Apple ist ja immer konsequent was Design und Lebenszyklus der Produkte angeht. Lange Zeit dominierte das PowerMac G5 Design (manchmal auch liebevoll die „Käsereibe“ genannt) selbst nach dem Prozessorwandel von PowerPC zu Intel weiter über den Mac Pro. Doch am 10. Juni 2013 stellten die Jungs aus Cupertino ein völlig neuen Typus des Mac Pro’s vor. Technisch als auch optisch etwas „anderes“ nicht nur im Vergleich zum Vorgänger sondern auch gegenüber anderen Plattformen. „Think Diffrent“ eben!

Argumente für:

  • Platzsparend.
  • „Mobiler“ als der Vorgänger.
  • Flashbasierend.
  • Arbeitsspeicher nachrüstbar.
  • Zwei Grafikchips standardmäßig verbaut.
  • Intelligentes Kühlsystem.
  • Bis zu drei 4K Monitore anschließbar.
  • Deutlich spürbare und sichtbare Performancesteigerung im Gegensatz zum Vorgängermodell.

Argumente gegen:

  • Sehr hohe Anschaffungskosten.
  • Nachrüstung einzelner Komponnenten (ausgenommen Arbeitsspeicher) nicht möglich.
  • Festplatte kann nicht erweitert werden (Bei vorherigen Modell konnte man das kinderleicht über die Schächte).
  • Mehr Kabelaufkommen da man jetzt zusätzliche Festplatten (RAID / Non-Raid) extern anschließen muss.
  • „Grafikkarte“ ist fest verbaut und kann nicht mehr ausgetauscht bzw. umgerüstet werden.
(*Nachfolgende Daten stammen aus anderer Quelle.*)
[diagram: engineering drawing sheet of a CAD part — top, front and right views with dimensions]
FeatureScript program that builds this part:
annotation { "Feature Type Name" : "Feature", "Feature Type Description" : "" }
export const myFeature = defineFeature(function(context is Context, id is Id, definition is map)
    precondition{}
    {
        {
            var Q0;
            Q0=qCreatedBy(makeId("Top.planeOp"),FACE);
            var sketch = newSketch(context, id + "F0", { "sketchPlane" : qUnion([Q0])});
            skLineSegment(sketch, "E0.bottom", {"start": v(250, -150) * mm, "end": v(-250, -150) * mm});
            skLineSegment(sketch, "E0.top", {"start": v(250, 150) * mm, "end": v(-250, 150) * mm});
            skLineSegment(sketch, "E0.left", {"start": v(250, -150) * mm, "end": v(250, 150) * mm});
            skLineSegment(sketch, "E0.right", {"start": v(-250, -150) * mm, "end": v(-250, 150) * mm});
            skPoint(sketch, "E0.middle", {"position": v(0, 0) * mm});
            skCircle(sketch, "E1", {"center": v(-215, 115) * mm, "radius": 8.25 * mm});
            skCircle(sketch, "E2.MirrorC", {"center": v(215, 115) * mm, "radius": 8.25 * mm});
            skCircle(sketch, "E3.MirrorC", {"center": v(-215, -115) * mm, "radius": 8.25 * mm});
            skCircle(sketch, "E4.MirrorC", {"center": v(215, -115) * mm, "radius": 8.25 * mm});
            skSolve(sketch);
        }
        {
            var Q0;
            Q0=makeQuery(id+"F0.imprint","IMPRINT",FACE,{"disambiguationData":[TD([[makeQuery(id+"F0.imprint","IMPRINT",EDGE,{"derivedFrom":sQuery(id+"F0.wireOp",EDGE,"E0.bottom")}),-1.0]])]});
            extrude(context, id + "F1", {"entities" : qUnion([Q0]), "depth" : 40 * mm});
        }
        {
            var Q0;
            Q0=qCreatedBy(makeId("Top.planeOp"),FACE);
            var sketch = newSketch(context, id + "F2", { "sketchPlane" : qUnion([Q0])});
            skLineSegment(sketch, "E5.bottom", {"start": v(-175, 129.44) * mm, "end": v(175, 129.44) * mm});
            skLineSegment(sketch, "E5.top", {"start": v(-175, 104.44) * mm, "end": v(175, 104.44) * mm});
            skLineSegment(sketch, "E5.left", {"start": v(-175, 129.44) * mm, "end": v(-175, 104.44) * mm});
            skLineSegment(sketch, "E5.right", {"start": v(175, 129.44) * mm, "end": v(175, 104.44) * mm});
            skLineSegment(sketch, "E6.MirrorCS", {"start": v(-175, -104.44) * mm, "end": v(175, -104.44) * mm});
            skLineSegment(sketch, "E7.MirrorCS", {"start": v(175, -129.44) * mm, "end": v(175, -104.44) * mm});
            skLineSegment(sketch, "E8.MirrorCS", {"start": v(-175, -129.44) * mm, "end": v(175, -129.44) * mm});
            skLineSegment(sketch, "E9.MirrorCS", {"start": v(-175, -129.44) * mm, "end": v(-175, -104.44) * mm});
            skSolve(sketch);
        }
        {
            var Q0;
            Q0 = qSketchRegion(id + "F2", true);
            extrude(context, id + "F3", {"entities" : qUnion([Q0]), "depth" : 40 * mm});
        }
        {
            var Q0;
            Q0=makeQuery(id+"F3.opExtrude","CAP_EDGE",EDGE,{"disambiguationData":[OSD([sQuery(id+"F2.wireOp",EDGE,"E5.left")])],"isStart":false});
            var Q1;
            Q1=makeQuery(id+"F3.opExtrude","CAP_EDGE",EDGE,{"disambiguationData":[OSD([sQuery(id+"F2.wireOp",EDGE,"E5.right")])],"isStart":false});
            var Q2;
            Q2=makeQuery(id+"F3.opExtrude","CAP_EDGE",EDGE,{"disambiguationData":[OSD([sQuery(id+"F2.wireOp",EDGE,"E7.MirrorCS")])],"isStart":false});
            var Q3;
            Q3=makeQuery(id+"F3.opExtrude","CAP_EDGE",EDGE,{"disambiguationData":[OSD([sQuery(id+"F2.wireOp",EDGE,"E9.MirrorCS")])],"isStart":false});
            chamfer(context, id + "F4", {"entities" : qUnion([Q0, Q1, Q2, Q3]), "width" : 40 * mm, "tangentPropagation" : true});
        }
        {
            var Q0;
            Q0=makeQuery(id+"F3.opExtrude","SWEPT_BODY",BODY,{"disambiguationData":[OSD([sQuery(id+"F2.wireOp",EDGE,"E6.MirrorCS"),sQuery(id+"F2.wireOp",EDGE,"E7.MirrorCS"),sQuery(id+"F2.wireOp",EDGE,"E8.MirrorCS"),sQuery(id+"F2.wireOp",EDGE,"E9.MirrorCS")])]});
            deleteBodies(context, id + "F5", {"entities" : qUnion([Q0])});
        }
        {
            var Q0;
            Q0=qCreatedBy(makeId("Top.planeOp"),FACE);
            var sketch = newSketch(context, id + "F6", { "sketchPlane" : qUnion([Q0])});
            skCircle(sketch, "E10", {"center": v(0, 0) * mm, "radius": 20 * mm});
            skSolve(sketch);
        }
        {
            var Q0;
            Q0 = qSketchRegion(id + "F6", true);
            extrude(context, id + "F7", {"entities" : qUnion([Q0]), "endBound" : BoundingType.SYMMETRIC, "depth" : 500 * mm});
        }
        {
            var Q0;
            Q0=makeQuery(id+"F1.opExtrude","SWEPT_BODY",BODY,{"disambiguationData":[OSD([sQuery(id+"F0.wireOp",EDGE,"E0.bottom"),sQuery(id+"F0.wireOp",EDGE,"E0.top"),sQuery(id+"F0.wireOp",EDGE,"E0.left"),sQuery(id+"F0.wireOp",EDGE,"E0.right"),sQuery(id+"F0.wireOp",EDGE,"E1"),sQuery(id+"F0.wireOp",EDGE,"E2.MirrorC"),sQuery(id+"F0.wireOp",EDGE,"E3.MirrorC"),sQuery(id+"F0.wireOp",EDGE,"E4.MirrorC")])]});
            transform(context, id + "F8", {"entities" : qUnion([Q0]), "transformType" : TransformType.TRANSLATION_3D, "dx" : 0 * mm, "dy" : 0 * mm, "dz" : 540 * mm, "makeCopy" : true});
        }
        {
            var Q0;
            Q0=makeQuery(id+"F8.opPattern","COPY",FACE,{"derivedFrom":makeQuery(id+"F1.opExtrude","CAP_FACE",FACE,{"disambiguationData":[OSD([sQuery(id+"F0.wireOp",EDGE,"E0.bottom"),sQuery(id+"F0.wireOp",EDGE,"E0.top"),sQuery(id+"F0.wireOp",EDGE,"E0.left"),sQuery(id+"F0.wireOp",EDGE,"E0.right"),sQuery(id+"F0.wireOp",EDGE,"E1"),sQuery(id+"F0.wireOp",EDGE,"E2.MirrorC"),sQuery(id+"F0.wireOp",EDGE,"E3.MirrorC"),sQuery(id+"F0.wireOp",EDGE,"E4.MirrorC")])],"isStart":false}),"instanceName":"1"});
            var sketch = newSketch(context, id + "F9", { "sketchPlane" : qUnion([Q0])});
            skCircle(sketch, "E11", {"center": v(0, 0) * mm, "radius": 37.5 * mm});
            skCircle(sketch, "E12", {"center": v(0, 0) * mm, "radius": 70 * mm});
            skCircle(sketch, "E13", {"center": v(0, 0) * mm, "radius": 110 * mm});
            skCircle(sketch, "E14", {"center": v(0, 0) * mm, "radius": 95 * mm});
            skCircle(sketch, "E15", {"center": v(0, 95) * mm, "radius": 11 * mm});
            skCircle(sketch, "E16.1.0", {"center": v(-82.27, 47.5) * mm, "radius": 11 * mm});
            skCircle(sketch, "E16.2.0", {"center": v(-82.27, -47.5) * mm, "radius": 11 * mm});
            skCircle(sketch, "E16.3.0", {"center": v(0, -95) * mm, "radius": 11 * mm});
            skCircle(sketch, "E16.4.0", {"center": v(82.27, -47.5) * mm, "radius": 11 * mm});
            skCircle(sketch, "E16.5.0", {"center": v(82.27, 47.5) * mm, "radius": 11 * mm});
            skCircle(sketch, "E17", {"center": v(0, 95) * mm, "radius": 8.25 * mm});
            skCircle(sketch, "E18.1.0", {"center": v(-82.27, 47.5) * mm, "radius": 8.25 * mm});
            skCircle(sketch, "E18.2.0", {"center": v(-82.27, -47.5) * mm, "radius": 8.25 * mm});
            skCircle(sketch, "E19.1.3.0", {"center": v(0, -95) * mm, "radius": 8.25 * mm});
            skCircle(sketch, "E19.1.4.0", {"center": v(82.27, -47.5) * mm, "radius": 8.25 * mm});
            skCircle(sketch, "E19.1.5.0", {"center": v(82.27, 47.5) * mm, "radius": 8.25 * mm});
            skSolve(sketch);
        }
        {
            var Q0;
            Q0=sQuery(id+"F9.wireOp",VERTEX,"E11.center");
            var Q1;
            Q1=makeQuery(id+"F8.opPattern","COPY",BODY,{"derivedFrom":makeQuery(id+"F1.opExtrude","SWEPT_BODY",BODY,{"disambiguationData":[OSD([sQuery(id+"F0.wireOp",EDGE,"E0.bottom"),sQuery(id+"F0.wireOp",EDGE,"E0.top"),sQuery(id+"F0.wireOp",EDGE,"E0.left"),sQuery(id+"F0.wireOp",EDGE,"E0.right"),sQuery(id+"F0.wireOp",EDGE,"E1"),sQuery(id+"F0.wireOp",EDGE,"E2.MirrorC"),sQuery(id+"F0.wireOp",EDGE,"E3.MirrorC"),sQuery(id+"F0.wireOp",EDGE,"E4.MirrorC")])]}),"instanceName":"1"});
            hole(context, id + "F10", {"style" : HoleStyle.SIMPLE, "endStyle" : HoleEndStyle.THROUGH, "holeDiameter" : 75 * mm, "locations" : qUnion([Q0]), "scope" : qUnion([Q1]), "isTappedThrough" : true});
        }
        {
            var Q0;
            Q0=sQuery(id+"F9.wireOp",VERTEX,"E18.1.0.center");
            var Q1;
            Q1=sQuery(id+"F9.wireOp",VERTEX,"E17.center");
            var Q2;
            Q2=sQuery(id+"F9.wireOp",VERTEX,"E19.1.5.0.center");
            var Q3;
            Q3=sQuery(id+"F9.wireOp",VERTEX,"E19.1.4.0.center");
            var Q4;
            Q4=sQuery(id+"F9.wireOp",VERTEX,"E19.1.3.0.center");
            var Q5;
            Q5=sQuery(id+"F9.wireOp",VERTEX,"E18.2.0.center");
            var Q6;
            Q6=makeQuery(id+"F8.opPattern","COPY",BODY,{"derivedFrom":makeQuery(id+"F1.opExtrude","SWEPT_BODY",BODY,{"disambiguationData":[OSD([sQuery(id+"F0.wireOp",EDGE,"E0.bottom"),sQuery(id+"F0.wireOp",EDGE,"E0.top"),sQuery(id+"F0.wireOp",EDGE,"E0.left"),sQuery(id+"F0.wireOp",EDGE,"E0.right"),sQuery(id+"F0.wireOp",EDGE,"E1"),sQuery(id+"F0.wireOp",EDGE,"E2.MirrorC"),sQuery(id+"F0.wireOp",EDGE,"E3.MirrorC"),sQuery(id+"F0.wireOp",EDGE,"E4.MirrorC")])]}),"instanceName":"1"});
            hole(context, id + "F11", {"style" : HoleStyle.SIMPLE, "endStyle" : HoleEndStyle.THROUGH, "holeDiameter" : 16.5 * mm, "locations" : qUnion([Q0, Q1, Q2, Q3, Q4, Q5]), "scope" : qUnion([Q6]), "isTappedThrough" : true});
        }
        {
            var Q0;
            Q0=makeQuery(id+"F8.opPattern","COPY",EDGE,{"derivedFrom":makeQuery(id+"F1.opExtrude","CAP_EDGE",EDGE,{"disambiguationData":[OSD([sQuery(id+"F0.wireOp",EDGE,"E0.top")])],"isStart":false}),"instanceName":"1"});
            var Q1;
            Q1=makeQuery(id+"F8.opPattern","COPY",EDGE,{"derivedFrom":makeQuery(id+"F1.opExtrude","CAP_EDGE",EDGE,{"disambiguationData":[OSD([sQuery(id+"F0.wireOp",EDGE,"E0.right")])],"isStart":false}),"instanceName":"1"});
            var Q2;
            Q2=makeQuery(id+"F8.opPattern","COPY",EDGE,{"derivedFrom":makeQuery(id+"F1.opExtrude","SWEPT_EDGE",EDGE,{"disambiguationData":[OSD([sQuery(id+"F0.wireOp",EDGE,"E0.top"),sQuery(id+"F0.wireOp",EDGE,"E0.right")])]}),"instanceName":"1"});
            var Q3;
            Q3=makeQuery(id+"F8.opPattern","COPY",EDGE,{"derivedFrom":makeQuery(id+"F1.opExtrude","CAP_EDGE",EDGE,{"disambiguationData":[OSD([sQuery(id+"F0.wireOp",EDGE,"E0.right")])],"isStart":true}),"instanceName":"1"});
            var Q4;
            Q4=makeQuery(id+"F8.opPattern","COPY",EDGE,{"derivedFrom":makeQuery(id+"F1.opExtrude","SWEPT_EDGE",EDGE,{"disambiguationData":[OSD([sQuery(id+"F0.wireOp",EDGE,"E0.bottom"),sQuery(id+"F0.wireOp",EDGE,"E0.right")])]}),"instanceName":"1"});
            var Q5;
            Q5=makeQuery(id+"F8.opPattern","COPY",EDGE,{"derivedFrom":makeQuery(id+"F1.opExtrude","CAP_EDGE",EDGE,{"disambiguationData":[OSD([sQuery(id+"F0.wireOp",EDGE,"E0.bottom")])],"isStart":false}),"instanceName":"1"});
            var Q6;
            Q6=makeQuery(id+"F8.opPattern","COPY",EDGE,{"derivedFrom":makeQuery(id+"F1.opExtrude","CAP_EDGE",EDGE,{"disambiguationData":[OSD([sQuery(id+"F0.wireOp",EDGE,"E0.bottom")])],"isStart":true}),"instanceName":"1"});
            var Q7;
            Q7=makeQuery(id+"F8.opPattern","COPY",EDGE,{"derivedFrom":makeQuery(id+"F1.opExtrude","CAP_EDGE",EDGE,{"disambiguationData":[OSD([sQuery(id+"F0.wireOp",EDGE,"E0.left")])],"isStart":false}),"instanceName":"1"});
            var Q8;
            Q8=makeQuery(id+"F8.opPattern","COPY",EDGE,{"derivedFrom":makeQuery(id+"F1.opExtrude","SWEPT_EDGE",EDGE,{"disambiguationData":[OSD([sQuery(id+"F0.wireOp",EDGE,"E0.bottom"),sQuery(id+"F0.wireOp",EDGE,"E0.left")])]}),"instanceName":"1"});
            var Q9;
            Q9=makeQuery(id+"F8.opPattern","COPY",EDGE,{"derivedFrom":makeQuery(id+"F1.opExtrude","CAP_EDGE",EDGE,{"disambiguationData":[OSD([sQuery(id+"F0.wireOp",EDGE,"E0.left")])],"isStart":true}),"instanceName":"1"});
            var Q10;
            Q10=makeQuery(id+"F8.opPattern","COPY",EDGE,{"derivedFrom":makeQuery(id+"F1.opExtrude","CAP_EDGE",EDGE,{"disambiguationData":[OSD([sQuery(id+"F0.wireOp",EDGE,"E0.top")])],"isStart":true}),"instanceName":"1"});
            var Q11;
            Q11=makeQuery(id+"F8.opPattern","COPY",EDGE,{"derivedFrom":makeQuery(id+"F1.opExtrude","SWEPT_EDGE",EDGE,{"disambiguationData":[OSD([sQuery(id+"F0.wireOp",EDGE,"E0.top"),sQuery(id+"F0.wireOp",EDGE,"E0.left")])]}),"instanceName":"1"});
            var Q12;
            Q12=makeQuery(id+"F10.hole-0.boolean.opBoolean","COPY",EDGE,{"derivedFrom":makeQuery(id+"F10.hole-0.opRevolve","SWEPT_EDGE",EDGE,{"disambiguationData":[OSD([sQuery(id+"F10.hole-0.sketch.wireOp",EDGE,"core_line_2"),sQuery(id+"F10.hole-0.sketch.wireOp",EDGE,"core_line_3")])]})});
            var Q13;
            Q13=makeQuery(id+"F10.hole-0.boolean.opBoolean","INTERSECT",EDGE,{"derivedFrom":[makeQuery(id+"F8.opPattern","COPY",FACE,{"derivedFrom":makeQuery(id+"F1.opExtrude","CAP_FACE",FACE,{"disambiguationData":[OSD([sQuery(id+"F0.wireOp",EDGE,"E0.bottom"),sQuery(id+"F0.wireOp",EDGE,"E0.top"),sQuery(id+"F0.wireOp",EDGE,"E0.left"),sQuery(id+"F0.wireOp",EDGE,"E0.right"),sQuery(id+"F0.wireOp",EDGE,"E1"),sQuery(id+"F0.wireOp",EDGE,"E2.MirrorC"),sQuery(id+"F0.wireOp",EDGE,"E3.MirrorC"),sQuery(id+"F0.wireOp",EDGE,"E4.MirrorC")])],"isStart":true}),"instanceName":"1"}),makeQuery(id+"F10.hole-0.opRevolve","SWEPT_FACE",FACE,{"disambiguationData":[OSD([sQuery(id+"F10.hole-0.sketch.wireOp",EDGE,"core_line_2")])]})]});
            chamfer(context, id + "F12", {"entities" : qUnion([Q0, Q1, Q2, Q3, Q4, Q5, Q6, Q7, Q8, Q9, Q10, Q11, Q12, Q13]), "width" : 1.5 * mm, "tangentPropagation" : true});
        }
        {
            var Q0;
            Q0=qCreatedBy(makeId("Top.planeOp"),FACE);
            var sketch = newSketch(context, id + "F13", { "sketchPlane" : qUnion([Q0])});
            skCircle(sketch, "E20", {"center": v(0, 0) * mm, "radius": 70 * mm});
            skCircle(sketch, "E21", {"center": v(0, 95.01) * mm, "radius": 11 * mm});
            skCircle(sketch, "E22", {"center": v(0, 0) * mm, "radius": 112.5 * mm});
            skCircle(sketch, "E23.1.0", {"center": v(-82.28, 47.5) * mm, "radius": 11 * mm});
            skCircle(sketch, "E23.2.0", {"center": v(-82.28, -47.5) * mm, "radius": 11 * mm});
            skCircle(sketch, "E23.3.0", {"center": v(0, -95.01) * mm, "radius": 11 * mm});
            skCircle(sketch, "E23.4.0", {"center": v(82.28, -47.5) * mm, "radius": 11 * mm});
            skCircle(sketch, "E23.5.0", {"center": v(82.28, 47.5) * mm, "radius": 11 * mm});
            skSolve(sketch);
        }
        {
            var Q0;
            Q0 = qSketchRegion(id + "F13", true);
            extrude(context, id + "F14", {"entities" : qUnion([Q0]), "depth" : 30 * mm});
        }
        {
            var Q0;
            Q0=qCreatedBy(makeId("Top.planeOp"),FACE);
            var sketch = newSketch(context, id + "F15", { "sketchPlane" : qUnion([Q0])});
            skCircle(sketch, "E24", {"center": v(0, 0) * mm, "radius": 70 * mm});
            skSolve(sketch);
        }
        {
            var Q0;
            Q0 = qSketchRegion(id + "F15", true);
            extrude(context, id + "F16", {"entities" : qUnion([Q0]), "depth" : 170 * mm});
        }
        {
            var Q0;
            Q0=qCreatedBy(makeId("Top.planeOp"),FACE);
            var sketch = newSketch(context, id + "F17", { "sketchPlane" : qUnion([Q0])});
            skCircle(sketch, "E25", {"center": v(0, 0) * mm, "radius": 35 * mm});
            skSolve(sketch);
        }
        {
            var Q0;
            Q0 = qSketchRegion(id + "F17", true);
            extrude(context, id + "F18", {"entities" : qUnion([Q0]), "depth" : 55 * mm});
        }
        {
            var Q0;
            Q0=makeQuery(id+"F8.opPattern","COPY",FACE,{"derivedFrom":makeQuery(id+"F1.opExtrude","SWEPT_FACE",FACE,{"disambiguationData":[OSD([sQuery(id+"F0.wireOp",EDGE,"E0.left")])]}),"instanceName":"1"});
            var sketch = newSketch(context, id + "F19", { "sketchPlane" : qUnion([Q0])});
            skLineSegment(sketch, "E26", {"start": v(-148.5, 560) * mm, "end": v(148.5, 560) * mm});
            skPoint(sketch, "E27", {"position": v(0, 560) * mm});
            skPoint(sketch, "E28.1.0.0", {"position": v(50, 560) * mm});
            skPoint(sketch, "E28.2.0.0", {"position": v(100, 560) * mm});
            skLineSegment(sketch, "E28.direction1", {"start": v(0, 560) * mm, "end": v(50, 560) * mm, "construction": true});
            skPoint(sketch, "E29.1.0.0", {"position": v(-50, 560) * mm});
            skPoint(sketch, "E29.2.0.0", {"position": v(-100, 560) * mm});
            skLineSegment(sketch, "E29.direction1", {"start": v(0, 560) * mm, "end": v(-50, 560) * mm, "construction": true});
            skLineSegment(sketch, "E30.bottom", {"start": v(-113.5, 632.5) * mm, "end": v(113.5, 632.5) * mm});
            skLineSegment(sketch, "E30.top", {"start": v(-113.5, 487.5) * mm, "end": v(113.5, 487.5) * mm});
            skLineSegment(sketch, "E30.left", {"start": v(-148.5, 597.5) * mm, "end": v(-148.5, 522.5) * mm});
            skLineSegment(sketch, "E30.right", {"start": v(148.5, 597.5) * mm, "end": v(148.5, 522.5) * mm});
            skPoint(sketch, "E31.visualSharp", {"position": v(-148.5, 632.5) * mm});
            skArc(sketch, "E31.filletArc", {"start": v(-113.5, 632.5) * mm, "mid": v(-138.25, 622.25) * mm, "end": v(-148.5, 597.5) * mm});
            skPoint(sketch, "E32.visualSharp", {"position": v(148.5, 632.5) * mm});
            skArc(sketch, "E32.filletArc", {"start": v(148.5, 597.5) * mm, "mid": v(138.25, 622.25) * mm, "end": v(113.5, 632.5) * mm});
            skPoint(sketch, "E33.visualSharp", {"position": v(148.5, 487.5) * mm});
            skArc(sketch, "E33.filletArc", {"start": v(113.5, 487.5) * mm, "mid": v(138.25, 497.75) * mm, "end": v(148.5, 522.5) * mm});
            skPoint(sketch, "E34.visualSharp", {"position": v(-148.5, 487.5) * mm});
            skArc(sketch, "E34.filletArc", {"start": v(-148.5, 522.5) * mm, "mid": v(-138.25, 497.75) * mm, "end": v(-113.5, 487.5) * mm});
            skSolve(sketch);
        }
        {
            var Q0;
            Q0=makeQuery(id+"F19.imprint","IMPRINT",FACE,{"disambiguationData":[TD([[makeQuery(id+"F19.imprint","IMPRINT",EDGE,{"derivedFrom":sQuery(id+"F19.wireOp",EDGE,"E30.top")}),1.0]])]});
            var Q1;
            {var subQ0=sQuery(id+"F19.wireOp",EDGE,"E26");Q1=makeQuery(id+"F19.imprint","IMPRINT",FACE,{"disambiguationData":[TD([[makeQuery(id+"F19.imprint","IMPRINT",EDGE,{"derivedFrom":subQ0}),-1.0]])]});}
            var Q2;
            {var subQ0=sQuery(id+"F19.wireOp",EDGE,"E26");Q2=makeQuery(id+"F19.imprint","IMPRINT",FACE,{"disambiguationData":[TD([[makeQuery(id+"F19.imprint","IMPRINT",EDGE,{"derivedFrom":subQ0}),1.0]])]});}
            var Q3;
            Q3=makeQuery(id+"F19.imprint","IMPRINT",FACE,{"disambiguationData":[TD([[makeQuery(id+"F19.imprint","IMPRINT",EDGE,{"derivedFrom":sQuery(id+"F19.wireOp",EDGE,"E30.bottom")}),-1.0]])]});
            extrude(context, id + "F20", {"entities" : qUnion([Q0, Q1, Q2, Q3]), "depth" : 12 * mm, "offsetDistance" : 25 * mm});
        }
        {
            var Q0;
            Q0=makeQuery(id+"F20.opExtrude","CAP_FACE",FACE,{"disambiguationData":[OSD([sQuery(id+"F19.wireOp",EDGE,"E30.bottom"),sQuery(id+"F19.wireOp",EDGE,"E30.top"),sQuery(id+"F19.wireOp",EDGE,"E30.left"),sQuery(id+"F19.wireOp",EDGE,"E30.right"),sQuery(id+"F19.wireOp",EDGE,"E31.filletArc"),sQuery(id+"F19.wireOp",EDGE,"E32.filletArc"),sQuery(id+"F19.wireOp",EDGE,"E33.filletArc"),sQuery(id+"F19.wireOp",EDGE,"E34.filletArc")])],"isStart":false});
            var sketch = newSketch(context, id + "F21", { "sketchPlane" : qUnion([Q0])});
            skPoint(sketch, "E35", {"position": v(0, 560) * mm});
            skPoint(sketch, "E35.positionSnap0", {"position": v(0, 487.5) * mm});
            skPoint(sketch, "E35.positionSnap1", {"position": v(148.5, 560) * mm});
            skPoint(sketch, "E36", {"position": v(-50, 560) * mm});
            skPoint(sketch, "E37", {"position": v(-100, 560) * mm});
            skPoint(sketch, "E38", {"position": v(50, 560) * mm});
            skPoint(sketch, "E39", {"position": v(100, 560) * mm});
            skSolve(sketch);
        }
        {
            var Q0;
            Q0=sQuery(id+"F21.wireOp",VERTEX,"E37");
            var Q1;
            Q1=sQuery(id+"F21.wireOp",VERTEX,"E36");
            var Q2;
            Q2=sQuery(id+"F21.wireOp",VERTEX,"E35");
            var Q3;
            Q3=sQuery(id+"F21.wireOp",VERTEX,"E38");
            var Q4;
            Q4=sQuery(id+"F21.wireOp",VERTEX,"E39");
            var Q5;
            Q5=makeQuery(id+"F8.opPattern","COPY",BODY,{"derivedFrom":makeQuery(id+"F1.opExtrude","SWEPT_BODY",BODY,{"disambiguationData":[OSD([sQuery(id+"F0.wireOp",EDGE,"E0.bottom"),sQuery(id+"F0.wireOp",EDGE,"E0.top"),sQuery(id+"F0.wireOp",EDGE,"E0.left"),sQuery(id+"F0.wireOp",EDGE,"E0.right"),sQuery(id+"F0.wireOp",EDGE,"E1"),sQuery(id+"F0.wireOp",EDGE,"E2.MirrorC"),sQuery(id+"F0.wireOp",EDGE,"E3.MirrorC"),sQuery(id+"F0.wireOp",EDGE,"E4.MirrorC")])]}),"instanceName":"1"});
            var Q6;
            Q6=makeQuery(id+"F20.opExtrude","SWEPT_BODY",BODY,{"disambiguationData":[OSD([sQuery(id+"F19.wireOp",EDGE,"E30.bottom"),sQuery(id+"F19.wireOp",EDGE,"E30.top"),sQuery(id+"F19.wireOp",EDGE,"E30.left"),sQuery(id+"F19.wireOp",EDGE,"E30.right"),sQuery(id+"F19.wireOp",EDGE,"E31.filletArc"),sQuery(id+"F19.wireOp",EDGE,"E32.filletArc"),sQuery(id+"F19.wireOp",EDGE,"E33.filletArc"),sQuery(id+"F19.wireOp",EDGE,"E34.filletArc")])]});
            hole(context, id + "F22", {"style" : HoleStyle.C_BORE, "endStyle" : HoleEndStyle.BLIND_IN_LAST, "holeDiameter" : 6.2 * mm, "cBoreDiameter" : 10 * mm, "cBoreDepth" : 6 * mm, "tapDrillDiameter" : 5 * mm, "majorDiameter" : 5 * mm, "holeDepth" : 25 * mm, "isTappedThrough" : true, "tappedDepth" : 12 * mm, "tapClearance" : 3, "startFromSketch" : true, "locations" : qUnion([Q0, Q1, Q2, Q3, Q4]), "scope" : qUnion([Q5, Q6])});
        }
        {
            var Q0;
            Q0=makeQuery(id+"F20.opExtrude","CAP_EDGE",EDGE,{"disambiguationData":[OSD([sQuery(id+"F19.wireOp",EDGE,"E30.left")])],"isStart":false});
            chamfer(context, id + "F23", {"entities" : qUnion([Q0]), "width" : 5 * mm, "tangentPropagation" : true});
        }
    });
Nun für wen eignet sich denn dieser Rechner?

Diese Frage ist leicht beantwortet. In erster Linie natürlich die Poweruser! Hier bietet Apple eine Leistungsmaschine an welche zwar knuffig aussieht aber ordentlich etwas unter der Haube hat. Selbst für CAD Anwender (Bsp. Architektur) ist dieses Gerät ein wenig oversized. Empfehlen kann man es ganz klar für die Renderer, Grafiker, sont. Designer oder auch Entwickler von Software, Simulationen, Spielen, etc. eben die produktive Schiene. Als Consumer Gerät für bisschen surfen, Videos schauen und Texte verfassen viel zu schade. Auch der hohe Einstiegspreis von ca. 3000,00 € vom „kleinsten“ Modell angefangen schreckt sicherlich den ein oder anderen „Privatier“ ab. Wer das Kleingeld hat kann natürlich zuschlagen.